Submitted by Farzeen

Law Personal Statement

Submitted by Farzeen

As a working-class woman and an ethnic minority, I want to prosper despite the prejudices of society through the ultimate core of civilisation: law.

Growing up, I was ignorant of my relative freedom and affluence until after I returned from my homeland in Pakistan this summer. More so than a holiday, this experience abroad served as my initial exposure to human rights in context and eventually inspired my pursuit of a law degree. Having visited single-sex schools of each gender, I noticed the quality of teaching was much more satisfactory at the boys’ school. To know patriarchy still exists and seeing women suffer for such trivial reasons means that law and order is still fragmented. Although there are laws in Pakistan protecting women’s educational rights, they are not consistently enforced. I was reminded that justice is not given nor served, and strong advocates are needed to help give voice and strength to those who are so often silenced and ignored. I want to be the person to better people’s lives to the extent where its recognised how law establishes humanity, as well as our rights.

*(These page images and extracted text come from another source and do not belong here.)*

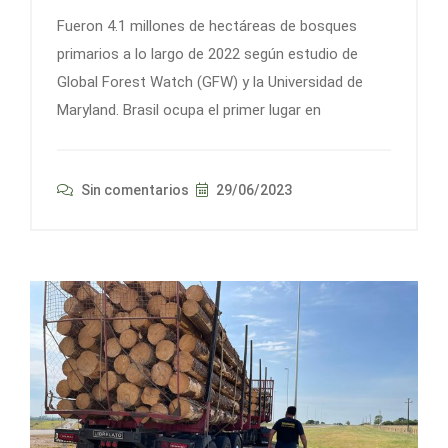
Fueron 4.1 millones de hectáreas de bosques
primarios a lo largo de 2022 según estudio de
Global Forest Watch (GFW) y la Universidad de
Maryland. Brasil ocupa el primer lugar en
Sin comentarios
29/06/2023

My journey into law begun after I attended a summer school at UCL where I learned how to debate controversial issues such as ‘should there be restrictions on freedom of speech?’. As a proposition speaker, I emphasised the importance of human rights law in society. I became aware of the relationship between society and law, understanding that each are interdependent. I went on to feed my curiosity by shadowing a law undergraduate at LSE. Whilst learning different types of laws, immigration law stood out to me most. Crises such as the Calais migrant crisis made me question the role of the law in deciding the future of refugees and asylum seekers. I became emotionally invested in the subject, leading me to apply to the Oxford Freshfields Law Summer School where I researched the case ‘Asmussen v Filtrona United Kingdom Ltd’. The defendant was diagnosed with mesothelioma, which evidence confirmed, had been caused by exposure to asbestos while at her workplace. The judge found in favour of the employer due to the issue of “foreseeability” as public knowledge about the risk of asbestos at the time was still developing. In cases such as this, I find that objective judgements are most important when coming to a verdict. The law was put above personal morals and it was understood that hindsight cannot attach liability where there cannot have been knowledge. I disagree with the outcome of this case as the claimant failed due to none of her own negligence but merely due the period of time. However, as a future lawyer, I am enthused to study the analytical thinking process that is required to reach such conclusions. With this mind set, I visited the Royal Courts of Justice where such cases would play out. This experience enhanced my determination to ensure that one day I will stand there as an official member.

Studying history A-level has matured my ability to challenge judgements, think critically and structure logical arguments. Having learnt about historical cases such as the 1954 ‘Brown v Board of Education of Topeka’ case and knowing they have shaped modern law, excites me to know I will be learning the law in a historical context while undertaking a law degree.

In my spare time, I volunteered at a foodbank in my local community and carried out charity work at school raising over £300 for homeless people in my borough. As well as developing communication and teamwork skills, while working in retail, I recognised various instances where contract law was in place. Such as the simple act of selling an item. It fascinates me that law is the origin of our whole being, making it an even more captivating subject. Law plays a pivotal, though underlying, part in our lives. Through studying it, I awaken myself and others to its secrets in keeping peace and order.